Irrespective of whether Woodside pushes the button on a $1.2 billion investment in Israel, shareholders are anticipating a substantial return of cash in the form of a special dividend or a share buyback.

Analysts say Australia’s largest pure play petroleum producer is under pressure to begin deploying some of its massive cash flows ahead of the release of its 2013 full year earnings result next month.

Investors pushed Woodside shares more than two per cent higher on Thursday as the company finished the year strongly, lifting sales revenue in the December quarter by more than 23 per cent from the previous quarter to $1.65 billion.

The share price strength came despite the company reporting a fall in annual sales revenue as it flagged up to $400 million in writedowns on its WA oil and gas fields.

However, the impairment would be offset by a benefit of up to $250 million on the petroleum resource rent tax, through deductions carried forward.

Woodside reported sales revenue for full year 2013 was $5.8 billion, down 7.2 per cent on the previous year due to lower average realised prices.

The company achieved record oil and gas production and maintained its 2014 full year production guidance in the target range of 86 to 93 million barrels of oil equivalent (mmboe).

Meanwhile annual production in 2013 was up 2.5 per cent on 2012 and sales were up 2.3 per cent.

Woodside’s Pluto project has become its biggest producer.

State One analyst Peter Kopetz said Woodside was making a lot of money, but its balance sheet could become bloated if the Israel deal falls over.

“They’re in a spot right now where they’re generating a lot of cash and they’ve got no projects to put them into – they need to do something about it otherwise they’re going to have a lazy balance sheet,” Mr Kopetz said.

Woodside is waiting for the Israeli government to finalise its tax policy for gas export projects before making a final investment decision on the Leviathan project in the first half of 2014.

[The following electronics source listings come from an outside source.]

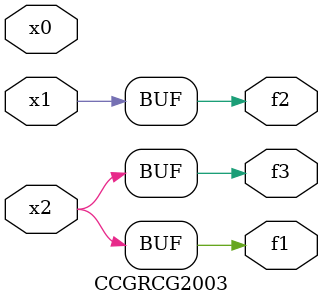
<source format=v>
module CCGRCG2003(
	input x0, x1, x2,
	output f1, f2, f3
);
	assign f1 = x2;
	assign f2 = x1;
	assign f3 = x2;
endmodule

</source>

If Leviathan doesn’t go ahead the company is likely to put its cash into organic growth and hand more funds back to shareholders, Mr Kopetz said.

“The shareholders should be happy either way,” Mr Kopetz said.

“It could be a bonanza.”

Shares in the company were 91 cents, or 2.4 per cent, higher at $38.53 at 1452 AEDT.

Woodside will release its full year earnings result on February 19.